- **Exercise requirements**
In the data below, which lines contain "status"? List them by copying each one.

- **Record set**
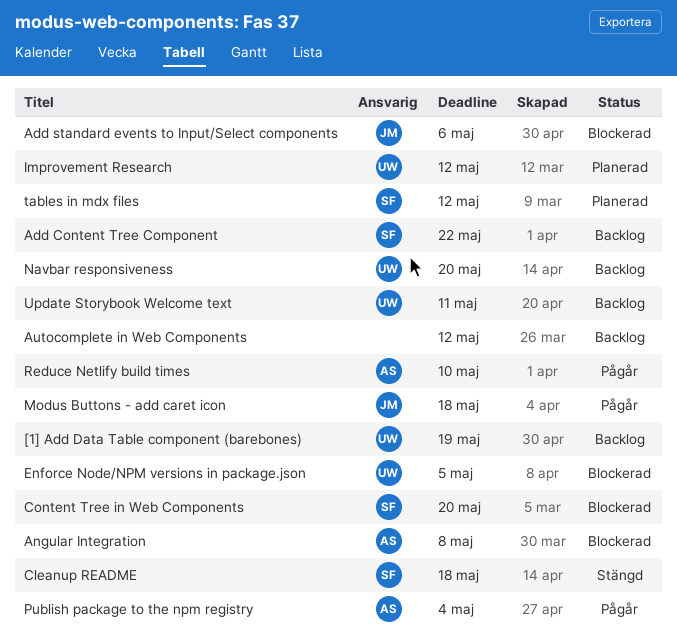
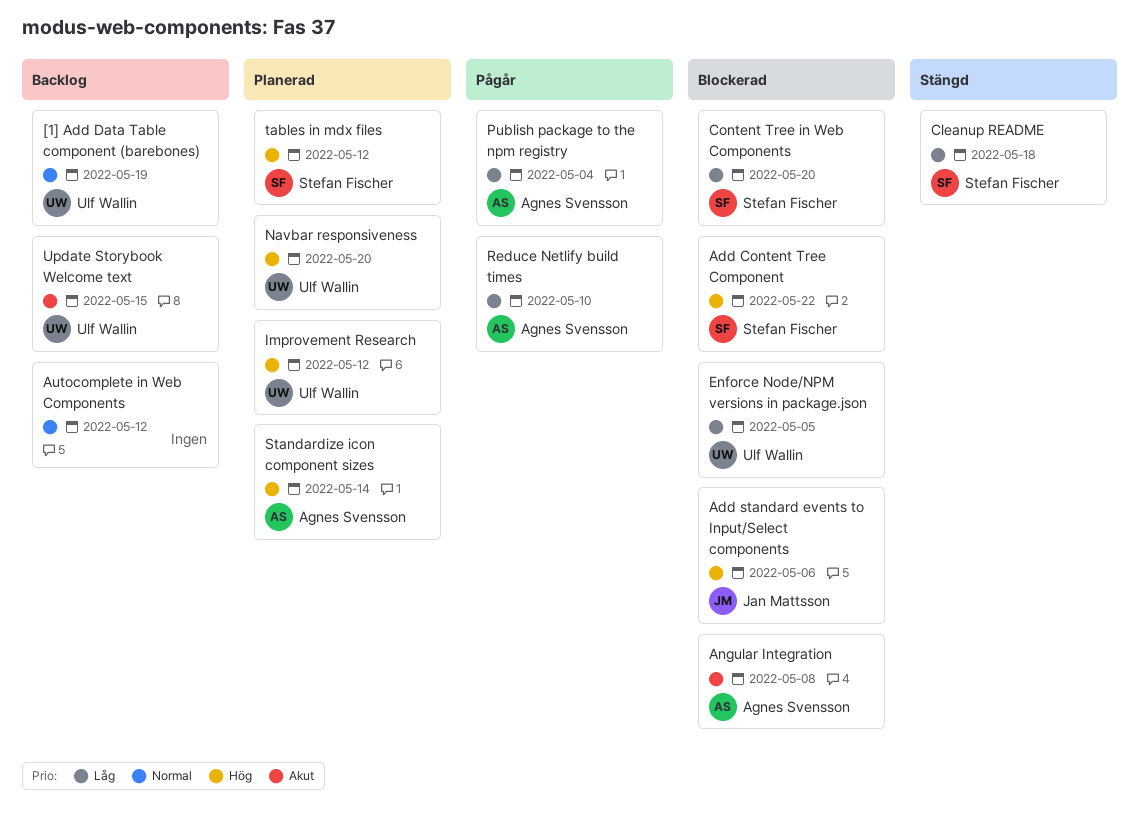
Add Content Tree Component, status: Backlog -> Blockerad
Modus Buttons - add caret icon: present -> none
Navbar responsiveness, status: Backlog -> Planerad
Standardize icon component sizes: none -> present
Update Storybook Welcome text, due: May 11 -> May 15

...

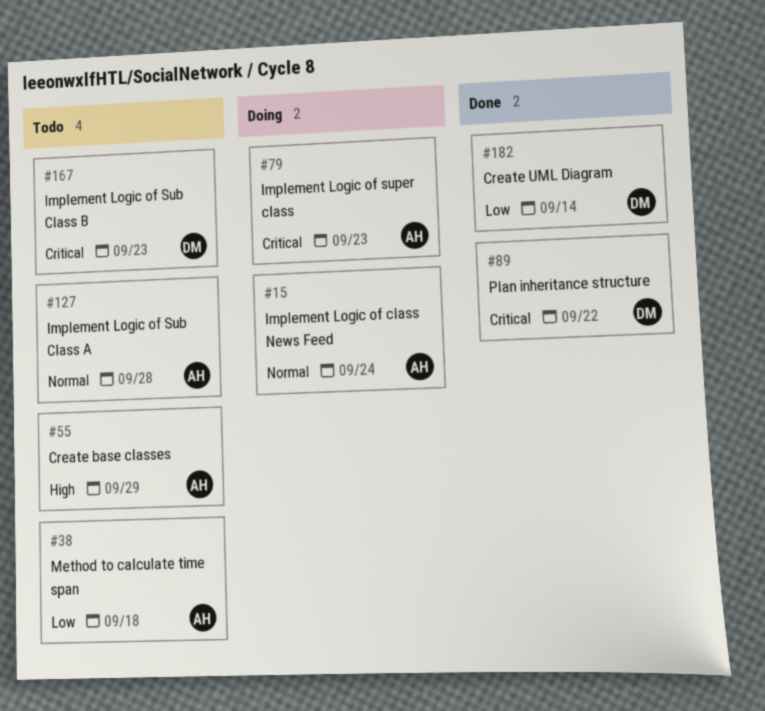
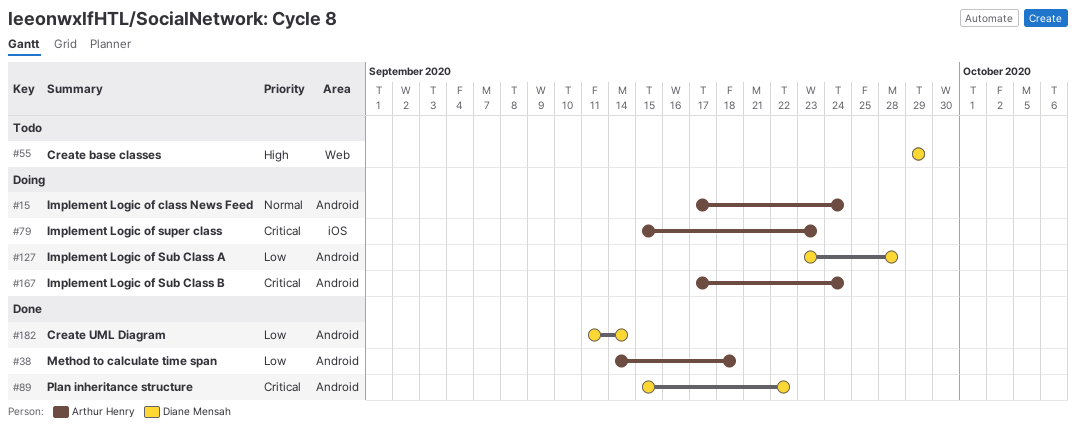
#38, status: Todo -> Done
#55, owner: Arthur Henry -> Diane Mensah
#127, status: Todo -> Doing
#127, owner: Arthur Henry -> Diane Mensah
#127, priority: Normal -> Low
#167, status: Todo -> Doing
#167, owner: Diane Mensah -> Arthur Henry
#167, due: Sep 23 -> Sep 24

- **The answer**
Add Content Tree Component, status: Backlog -> Blockerad
Navbar responsiveness, status: Backlog -> Planerad
#38, status: Todo -> Done
#127, status: Todo -> Doing
#167, status: Todo -> Doing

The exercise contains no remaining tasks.